Они тронулись в путь. Человек четырнадцать-пятнадцать – те же, что и всегда. Другие члены клуба выехали раньше или выедут чуть позже. И единственным, кто крутил педали рядом с Чато, был Хошиан, который тоже казался более молчаливым, чем обычно. Прежде чем они оставили позади последние дома поселка, из окна послышался голос какого-то парня:

– Чато – суки-и-ин сын!

Никто из ехавших в группе даже не подумал вступиться за него. Никто не высказал своего мнения и не выругался в ответ на оскорбление. Постепенно группа начала рассеиваться. Такое бывало и раньше. Одни ехали быстрее, другие медленнее. И Чато остался вдвоем с Хошианом, который все время отставал от него на два-три метра и по-прежнему не произносил ни слова. А когда они поднимались в горку к порту Орио, отстал еще больше, хотя обычно одолевал подъемы куда легче, чем Чато.

Наконец впереди показалась Сумая. Нужный им бар они хорошо знали по прошлым годам. В баре им приклеят марки на карточку, где в разных клеточках отмечались пройденные этапы нынешнего сезона. А потом – награда за труд: яичница с хамоном. На улицу из окон доносились голоса и смех. Вошел Чато. И в баре вдруг повисла гробовая тишина. Этого Чато уже не выдержал. Просто не мог выдержать. Даже не стал ждать, пока наклеят марку на его карточку. Ни с кем не попрощавшись, в том числе и с Хошианом, он сел на велосипед и в одиночку поехал обратно в поселок.

34. Перелистывая в уме страницы

Когда Хосе Мари арестовали, у него была грива до плеч. Что стало с этими буйными кудрями? Что стало с чуть щекочущей лоб густой челкой? Лучше об этом не думать. Глядя на себя в зеркало, он говорит: это не я.

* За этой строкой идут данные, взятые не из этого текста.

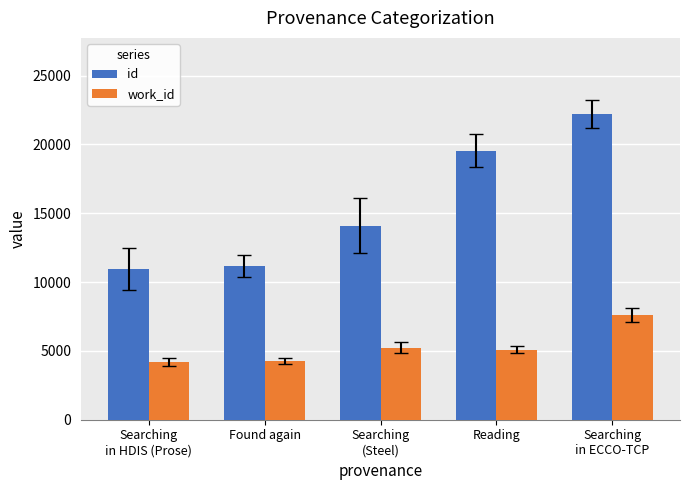

List the series in order of their peak value, lowest first.

work_id, id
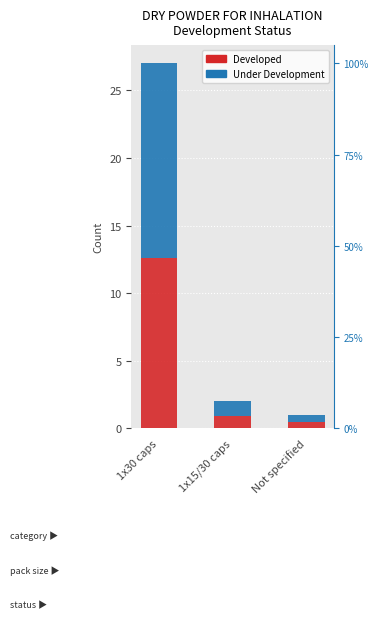

What is the spread (max minus min) of values at 1x15/30 caps?

0.1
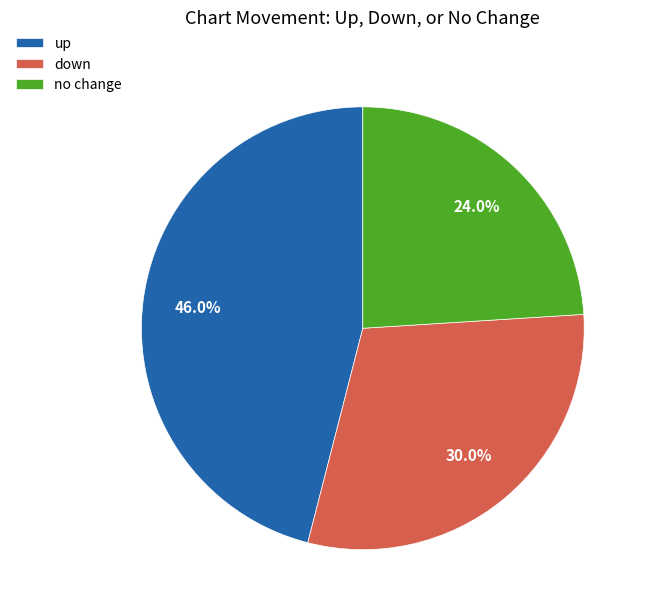

Rank the categories by value from lowest to highest.

no change, down, up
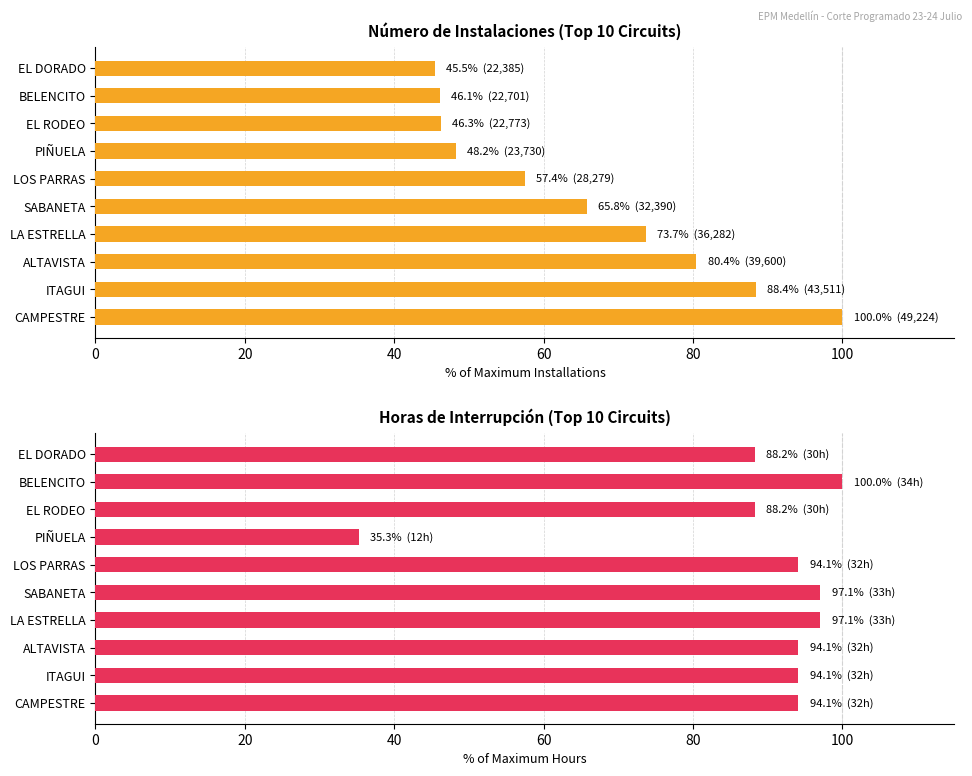

Which series has the largest total across all categories?

Horas de Interrupción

И прошел год, и прошли два, четыре, шесть, каждый со своим Рождеством, каждый со своими праздниками и с особыми местными праздниками, которые отмечались только в их поселке, а вот теперь отмечаются без него. На самом деле теперь уже все происходит без него. Он не видит, как мелеет река, не слышит, как звонит церковный колокол, и не раздумывая отдал бы миллионы (которых у него, впрочем, и нет) за несколько инжирин из отцовского сада. Чтобы не портить себе кровь, он предпочитает не вести счет годам, которые ему предстоит провести в тюрьме, хотя где-то там, в глубине души, продолжает лелеять призрачные надежды, то есть не исключает разных возможностей: а вдруг организация, или, скажем, правительство страны, или, скажем, международные протесты и так далее… Иногда по ночам, лежа в темноте, он пытается восстановить во рту вкус чаколи[38]. Или сидра, все равно. И порой ему кажется, черт возьми, что это ему даже вроде бы удалось.

На шестом году у него наметились залысины. Да ладно бы залысины. Как-то раз он уперся головой в прутья изголовья кровати и кожей почувствовал холод, чего никогда раньше не случалось. И вот теперь он совершенно лысый. Как коленка. Если он когда-нибудь отсюда выйдет, в поселке его не узнают. С некоторых пор он ходит бритый почти под ноль, чтобы казалось, будто волос на голове у него нет, потому что так ему самому захотелось.

Матери не нравится его голая голова. Ладно, если уж на то пошло, в свое время ей не нравились ни его шевелюра – с такой гривой ты похож на нищего с церковной паперти, – ни серьга в ухе – знак причастности к организации, хотя мнение матери по поводу ЭТА потом как-то сразу, в один миг, переменилось. Из-за него? Да, можно не сомневаться. Мать у него – кремень. А если вобьет себе что-то в голову, никогда не отступится. Старик, он из другого теста, как и Горка. Спокойные, уступчивые. Я-то в мать пошел, потому со мной все оно так и вышло, потому и сижу здесь и буду сидеть еще невесть сколько. Где здесь? В камере. В гребаной камере этой гребаной тюрьмы – до следующего перевода или пока меня не выпустят.